Wszyscy uczestnicy wypadku zakleszczeni w autach
Policjanci ustalili, że kierowca Opla wyjeżdżając z drogi podporządkowanej, nie ustąpił pierwszeństwa przejazdu kierującemu Volkswagenem. Jak informują strażacy z Ryk, w momencie ich przybycia na miejsce zdarzenia, Opel znajdował się w przydrożnym rowie na lewym boku, natomiast Volkswagen stał na poboczu. W obu pojazdach sześć osób było zakleszczonych. Strażacy wyciągali je z wraków przy użyciu narzędzi hydraulicznych. Niestety życia dwóch pasażerów Opla nie udało się uratować. Pozostałe cztery osoby zostały przetransportowane do szpitali. Na miejsce zdarzenia zadysponowane zostało Lotnicze Pogotowie Ratunkowe.
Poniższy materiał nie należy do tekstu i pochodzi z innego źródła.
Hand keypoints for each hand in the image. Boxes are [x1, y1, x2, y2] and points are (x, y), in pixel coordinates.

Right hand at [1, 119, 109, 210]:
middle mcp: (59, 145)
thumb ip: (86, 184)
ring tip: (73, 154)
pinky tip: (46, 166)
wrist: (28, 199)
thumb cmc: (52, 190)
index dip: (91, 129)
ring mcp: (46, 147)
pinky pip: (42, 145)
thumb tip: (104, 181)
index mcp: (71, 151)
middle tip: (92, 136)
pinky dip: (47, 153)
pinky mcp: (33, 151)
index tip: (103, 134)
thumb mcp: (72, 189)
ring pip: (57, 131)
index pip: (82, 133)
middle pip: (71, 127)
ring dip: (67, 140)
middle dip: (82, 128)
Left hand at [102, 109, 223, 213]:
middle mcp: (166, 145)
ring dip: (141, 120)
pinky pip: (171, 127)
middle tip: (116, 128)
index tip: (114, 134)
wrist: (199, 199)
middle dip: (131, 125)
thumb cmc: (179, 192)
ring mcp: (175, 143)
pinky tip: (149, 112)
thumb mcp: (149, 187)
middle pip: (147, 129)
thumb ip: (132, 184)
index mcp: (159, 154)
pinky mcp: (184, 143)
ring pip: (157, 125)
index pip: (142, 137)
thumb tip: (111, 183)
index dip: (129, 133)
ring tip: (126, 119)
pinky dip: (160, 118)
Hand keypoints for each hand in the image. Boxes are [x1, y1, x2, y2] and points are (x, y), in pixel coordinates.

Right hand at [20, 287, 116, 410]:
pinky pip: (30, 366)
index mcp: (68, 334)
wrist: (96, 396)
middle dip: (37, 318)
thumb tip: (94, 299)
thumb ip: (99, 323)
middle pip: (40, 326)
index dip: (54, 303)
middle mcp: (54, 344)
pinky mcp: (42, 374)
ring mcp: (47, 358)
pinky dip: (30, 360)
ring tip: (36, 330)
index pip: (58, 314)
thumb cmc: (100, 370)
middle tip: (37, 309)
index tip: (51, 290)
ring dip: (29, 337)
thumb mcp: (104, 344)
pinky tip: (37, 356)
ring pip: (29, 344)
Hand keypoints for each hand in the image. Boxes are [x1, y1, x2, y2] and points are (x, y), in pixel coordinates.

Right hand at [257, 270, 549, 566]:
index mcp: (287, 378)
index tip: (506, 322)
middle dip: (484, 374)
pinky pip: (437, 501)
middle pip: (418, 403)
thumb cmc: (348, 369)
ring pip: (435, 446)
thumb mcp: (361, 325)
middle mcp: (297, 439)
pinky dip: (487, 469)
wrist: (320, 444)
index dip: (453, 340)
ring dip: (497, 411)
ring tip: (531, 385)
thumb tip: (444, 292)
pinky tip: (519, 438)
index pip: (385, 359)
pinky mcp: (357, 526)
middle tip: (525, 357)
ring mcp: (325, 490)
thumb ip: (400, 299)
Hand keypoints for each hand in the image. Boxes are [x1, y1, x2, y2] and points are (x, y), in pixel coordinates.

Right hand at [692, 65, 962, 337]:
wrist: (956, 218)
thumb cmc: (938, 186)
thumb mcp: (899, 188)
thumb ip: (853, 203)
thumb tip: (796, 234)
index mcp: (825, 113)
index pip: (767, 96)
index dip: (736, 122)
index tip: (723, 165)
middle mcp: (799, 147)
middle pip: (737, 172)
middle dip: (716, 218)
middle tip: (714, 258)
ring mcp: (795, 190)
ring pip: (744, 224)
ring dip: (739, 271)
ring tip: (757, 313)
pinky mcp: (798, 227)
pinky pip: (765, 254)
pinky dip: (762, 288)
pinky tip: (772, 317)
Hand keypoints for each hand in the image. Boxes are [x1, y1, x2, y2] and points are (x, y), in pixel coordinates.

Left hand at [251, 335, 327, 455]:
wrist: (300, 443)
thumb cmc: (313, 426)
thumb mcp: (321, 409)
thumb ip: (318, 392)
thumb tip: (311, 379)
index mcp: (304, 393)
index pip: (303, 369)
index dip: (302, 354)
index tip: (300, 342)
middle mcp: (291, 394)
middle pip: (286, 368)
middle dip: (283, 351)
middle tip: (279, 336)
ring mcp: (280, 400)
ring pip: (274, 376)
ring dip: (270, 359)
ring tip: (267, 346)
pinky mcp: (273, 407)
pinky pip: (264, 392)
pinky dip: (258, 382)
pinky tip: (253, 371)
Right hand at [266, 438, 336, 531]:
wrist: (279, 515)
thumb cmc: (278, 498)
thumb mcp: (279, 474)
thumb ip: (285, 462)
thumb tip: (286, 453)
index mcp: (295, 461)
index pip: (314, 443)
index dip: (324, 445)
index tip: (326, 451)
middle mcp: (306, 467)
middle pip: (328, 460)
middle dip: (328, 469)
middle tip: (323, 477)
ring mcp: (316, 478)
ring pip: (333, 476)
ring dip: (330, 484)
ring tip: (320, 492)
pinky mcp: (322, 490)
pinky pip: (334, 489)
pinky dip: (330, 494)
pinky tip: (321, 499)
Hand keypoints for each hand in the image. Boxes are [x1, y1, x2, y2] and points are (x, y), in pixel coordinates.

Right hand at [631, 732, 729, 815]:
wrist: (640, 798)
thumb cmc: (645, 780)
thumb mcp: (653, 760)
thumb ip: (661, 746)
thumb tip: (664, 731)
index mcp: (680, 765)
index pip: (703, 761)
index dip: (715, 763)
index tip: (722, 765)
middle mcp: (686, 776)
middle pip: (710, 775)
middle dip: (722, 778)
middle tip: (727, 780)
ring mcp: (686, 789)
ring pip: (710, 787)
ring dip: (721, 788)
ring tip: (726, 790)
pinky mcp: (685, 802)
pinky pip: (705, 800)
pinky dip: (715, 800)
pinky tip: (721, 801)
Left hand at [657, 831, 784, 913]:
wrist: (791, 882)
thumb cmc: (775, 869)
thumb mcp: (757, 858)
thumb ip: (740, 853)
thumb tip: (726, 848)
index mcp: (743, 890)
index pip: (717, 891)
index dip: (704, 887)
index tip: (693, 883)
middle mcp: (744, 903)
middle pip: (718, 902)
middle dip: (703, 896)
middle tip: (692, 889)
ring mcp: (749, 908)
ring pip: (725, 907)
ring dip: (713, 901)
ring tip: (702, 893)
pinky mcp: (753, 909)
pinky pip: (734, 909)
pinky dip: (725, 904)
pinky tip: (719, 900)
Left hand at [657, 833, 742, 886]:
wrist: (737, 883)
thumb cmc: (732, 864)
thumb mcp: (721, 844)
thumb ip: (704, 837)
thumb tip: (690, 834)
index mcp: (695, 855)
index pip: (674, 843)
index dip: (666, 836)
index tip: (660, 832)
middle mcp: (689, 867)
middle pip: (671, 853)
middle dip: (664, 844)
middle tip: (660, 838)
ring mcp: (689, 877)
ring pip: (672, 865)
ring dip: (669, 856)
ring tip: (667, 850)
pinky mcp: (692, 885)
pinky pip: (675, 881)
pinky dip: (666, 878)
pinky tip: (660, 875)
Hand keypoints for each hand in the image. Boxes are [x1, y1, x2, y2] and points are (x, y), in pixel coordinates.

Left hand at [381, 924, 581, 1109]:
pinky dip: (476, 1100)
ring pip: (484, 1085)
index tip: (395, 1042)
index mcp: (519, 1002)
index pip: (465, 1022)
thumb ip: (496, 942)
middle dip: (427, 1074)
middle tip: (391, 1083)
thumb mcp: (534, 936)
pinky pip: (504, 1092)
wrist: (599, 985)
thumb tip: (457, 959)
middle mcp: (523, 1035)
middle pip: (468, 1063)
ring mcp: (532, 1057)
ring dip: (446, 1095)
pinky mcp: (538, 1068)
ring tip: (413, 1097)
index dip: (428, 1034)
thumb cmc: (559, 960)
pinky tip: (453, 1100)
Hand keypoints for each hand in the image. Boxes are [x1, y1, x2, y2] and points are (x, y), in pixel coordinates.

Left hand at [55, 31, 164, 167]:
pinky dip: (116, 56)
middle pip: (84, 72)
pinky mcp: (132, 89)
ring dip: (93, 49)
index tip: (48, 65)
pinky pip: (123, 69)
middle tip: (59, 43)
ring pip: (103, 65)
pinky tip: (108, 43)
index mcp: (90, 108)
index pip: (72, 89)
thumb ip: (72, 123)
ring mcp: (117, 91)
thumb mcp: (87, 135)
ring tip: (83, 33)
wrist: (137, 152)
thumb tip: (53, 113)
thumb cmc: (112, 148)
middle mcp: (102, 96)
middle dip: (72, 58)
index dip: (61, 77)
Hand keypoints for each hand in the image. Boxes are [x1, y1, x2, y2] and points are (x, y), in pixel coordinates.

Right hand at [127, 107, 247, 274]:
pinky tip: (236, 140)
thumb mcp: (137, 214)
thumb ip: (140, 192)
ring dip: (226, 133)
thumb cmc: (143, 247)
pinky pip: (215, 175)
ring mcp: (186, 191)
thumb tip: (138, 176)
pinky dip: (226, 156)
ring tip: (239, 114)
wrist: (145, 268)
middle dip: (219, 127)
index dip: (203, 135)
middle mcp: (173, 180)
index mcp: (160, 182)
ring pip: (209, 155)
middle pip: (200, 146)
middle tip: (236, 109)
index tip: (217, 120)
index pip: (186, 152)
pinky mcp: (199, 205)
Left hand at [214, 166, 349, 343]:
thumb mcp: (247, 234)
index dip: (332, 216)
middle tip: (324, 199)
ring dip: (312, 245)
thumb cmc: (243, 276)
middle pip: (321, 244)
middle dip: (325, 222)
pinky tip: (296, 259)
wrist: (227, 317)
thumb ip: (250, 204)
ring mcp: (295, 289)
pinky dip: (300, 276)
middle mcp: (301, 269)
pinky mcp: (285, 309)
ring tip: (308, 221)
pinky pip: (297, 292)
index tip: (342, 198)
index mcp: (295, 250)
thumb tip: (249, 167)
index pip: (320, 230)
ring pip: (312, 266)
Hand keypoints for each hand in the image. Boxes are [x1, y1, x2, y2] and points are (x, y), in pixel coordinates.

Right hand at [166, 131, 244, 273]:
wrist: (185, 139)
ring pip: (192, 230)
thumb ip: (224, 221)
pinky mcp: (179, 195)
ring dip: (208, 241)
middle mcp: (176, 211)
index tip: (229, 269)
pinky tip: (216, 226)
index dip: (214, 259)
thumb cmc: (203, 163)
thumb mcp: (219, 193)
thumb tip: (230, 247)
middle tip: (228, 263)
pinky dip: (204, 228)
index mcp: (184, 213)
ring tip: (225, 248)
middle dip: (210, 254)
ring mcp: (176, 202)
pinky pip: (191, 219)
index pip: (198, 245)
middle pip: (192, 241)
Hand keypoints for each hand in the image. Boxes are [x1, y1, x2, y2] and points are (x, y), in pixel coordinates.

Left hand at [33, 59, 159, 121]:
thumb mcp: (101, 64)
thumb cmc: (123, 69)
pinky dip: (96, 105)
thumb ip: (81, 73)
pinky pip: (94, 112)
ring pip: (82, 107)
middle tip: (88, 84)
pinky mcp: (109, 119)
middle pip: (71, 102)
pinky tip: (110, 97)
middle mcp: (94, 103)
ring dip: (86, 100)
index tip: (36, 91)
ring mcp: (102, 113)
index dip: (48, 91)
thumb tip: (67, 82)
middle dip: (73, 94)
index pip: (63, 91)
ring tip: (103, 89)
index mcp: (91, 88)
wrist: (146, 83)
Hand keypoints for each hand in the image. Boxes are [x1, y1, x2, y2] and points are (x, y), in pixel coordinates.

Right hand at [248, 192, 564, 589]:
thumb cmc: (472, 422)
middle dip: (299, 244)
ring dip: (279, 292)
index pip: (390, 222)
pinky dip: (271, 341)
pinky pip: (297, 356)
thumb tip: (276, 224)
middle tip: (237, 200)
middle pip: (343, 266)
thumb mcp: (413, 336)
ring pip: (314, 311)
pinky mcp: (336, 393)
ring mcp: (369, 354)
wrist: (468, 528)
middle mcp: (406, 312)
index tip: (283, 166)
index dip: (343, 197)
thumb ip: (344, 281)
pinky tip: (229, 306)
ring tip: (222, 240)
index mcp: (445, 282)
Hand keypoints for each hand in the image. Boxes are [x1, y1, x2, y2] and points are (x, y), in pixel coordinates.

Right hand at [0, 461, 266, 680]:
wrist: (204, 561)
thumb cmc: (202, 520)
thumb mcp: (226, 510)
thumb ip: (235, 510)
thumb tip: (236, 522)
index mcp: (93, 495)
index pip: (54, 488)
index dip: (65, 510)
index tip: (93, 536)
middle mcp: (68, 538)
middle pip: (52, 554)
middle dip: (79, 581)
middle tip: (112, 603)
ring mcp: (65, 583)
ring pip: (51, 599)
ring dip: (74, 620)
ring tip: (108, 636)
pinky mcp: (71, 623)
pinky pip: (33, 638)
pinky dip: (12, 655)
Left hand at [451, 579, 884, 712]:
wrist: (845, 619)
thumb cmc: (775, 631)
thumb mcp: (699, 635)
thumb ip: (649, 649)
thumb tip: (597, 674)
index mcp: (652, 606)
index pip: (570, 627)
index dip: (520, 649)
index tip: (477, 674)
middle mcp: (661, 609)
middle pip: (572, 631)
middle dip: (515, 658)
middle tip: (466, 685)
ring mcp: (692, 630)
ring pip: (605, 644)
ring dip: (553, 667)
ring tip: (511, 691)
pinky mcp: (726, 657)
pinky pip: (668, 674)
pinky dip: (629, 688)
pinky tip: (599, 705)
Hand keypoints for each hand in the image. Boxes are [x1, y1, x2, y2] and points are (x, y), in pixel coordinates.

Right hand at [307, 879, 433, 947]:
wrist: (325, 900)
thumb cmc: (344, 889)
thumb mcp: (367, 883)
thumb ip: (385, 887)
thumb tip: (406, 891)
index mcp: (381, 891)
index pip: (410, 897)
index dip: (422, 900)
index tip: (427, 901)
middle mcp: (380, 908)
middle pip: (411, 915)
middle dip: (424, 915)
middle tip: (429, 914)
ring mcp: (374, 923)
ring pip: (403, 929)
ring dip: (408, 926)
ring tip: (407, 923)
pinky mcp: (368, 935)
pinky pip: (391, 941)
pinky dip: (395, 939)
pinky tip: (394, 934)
„Ze wstępnych ustaleń pracujących na miejscu policjantów wynika, że kierujący osobowym Oplem 31-letni mieszkaniec powiatu ryckiego, jadąc drogą podporządkowaną prowadzącą z Nowodworu w kierunku Białek Górnych, wjechał na skrzyżowanie z drogą K-48, nie ustępując pierwszeństwa przejazdu prawidłowo nadjeżdżającemu z prawej strony kierującemu Volkswagenem” – przekazała aspirant sztabowy Agnieszka Marchlak z KPP w Rykach.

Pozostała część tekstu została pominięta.